LaGuardia's original plan was to develop Floyd Bennett Field, a parcel of land in Brooklyn across the water from where John F. Kennedy International Airport stands today. American Airlines tried the ramshackle facilities at Floyd Bennett for a few months but discovered that the field was farther from downtown than Newark was. The new airport was eventually built in Flushing, where it could take advantage of the new Queens Midtown Tunnel.

The runways were poured on top of reinforced landfill moved across the East River from Rikers Island in a string of bungles that resembled a 1920's version of the Kansai International Airport project. There is actually so much metal below the runways that the airport had to post signs warning pilots about magnetic interference. LGA ran millions of dollars over budget and missed its planned opening date that would have coincided with the opening of the World's Fair. Its first incoming flight, an Eastern Airlines DC-2, landed as the hangars and terminal were still being finished.

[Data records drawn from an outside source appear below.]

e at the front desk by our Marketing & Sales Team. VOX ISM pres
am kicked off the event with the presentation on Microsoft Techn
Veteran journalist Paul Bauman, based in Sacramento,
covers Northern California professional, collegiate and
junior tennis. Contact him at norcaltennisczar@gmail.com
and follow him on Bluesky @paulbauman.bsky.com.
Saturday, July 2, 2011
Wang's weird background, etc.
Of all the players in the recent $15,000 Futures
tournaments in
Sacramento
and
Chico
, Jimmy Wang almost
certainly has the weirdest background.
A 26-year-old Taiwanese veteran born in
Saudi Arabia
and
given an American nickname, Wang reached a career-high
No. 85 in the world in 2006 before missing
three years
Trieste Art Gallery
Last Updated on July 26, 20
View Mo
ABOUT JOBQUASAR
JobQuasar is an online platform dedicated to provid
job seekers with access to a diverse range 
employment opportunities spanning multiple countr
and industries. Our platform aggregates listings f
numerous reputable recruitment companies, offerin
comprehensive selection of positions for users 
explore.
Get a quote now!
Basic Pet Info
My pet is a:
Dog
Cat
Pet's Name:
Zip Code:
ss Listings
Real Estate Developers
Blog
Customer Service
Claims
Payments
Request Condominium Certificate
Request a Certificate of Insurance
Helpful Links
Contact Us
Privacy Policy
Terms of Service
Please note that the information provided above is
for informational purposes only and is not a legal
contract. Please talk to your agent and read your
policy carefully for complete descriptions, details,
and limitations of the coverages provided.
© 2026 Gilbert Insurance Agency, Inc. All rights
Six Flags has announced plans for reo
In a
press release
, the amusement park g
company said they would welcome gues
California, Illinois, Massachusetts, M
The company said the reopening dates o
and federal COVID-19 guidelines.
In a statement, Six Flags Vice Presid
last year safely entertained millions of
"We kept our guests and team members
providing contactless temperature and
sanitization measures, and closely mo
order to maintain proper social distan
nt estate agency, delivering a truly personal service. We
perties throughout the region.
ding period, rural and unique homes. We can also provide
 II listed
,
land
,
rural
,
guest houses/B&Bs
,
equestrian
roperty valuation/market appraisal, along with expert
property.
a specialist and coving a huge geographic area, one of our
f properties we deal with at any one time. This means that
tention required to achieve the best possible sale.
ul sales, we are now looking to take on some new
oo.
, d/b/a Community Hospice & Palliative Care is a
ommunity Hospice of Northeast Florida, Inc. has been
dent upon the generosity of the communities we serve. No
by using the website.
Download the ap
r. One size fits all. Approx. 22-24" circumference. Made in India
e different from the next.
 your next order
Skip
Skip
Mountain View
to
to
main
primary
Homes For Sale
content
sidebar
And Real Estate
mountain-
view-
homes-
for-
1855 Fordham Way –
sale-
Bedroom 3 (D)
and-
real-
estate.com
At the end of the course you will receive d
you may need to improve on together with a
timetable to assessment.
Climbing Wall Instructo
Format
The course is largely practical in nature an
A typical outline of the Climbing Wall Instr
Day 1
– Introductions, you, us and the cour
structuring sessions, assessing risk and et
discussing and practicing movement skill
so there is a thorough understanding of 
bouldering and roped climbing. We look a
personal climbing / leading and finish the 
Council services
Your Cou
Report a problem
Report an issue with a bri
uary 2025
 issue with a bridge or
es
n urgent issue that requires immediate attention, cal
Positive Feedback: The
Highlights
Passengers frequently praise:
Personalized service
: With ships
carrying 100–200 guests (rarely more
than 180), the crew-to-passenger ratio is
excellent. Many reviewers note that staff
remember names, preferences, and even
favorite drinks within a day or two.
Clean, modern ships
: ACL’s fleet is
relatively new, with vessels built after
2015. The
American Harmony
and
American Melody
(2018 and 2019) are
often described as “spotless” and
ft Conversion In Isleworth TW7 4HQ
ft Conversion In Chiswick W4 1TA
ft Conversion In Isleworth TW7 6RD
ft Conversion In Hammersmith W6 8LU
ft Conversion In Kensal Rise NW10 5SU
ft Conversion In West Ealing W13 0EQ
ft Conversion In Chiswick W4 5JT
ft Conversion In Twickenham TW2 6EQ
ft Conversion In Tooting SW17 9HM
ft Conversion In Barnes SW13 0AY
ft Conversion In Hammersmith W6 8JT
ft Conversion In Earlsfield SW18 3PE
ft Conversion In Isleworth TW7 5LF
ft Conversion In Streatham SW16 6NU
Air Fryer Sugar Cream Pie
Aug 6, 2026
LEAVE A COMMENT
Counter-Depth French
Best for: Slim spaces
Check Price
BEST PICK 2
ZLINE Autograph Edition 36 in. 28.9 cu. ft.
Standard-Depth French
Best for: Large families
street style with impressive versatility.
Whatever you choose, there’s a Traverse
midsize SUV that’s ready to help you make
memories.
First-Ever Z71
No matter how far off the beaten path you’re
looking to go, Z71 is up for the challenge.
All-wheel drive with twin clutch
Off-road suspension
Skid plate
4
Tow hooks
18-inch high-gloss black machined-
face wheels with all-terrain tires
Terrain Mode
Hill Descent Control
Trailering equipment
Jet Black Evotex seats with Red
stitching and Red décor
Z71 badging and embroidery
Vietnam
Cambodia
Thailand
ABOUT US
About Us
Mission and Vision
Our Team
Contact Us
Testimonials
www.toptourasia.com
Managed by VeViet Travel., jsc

LaGuardia did open, however, and by the standards of the time, it was the most modern airport on Earth. It was New York City's only airport until the advent of the Boeing 747 and other widebody aircraft, which were too large for LaGuardia's runways and terminal, necessitating the construction of a new airport in the Idlewild section of Queens that is now known as JFK.

Even though it feels incredibly cramped today, LGA continues to be used for domestic flights by narrowbody aircraft and business jets: nothing much larger than a Boeing 757 can land there. Business travelers often use it because it is still the closest airport to Manhattan.